━━━━━ SOURCE DATA ━━━━━
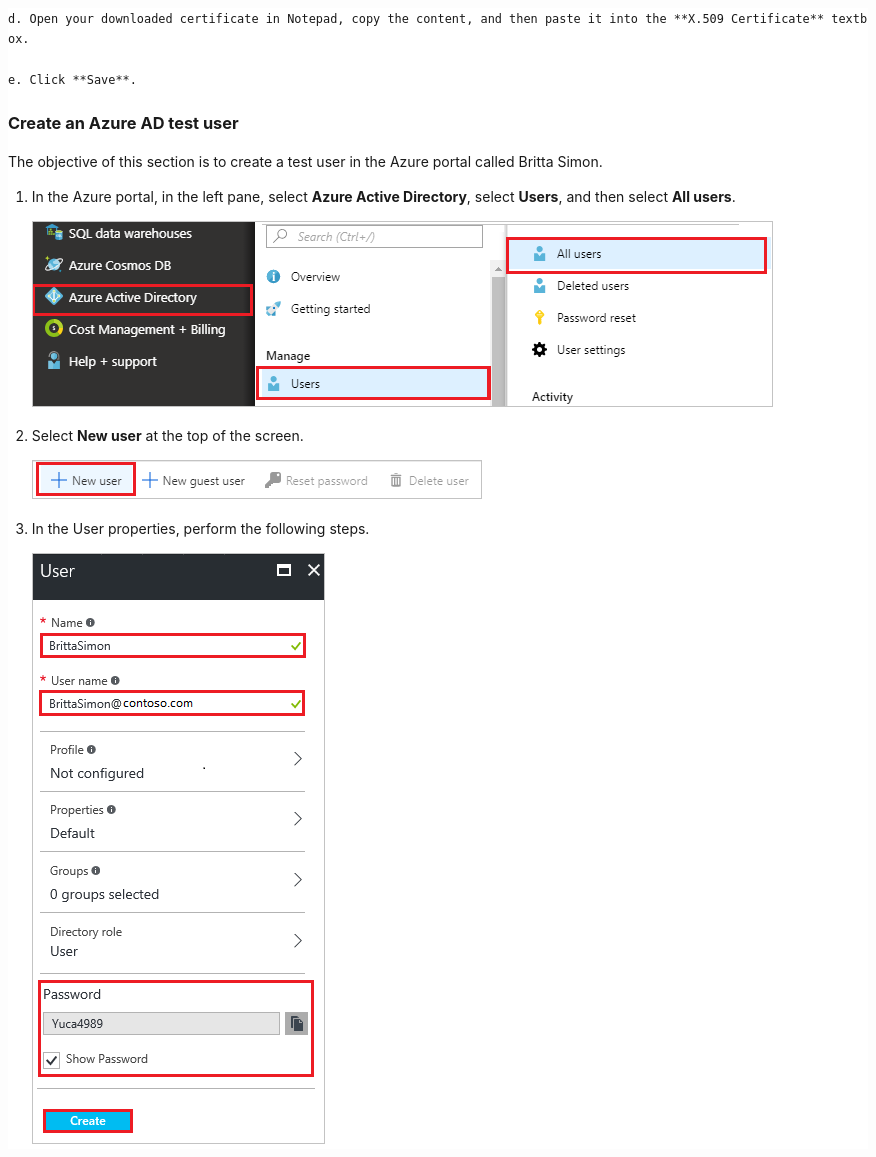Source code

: 	d. Open your downloaded certificate in Notepad, copy the content, and then paste it into the **X.509 Certificate** textbox.
	
	e. Click **Save**.

### Create an Azure AD test user 

The objective of this section is to create a test user in the Azure portal called Britta Simon.

1. In the Azure portal, in the left pane, select **Azure Active Directory**, select **Users**, and then select **All users**.

    ![The "Users and groups" and "All users" links](common/users.png)

2. Select **New user** at the top of the screen.

    ![New user Button](common/new-user.png)

3. In the User properties, perform the following steps.

    ![The User dialog box](common/user-properties.png)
━━━━━
▸ WORK TASK:
From the line containing "1. In the Azure" down to the last line of the data, transcribe every line exactly; nothing else should appear.

▸ EXERCISE OUTPUT:
1. In the Azure portal, in the left pane, select **Azure Active Directory**, select **Users**, and then select **All users**.

    ![The "Users and groups" and "All users" links](common/users.png)

2. Select **New user** at the top of the screen.

    ![New user Button](common/new-user.png)

3. In the User properties, perform the following steps.

    ![The User dialog box](common/user-properties.png)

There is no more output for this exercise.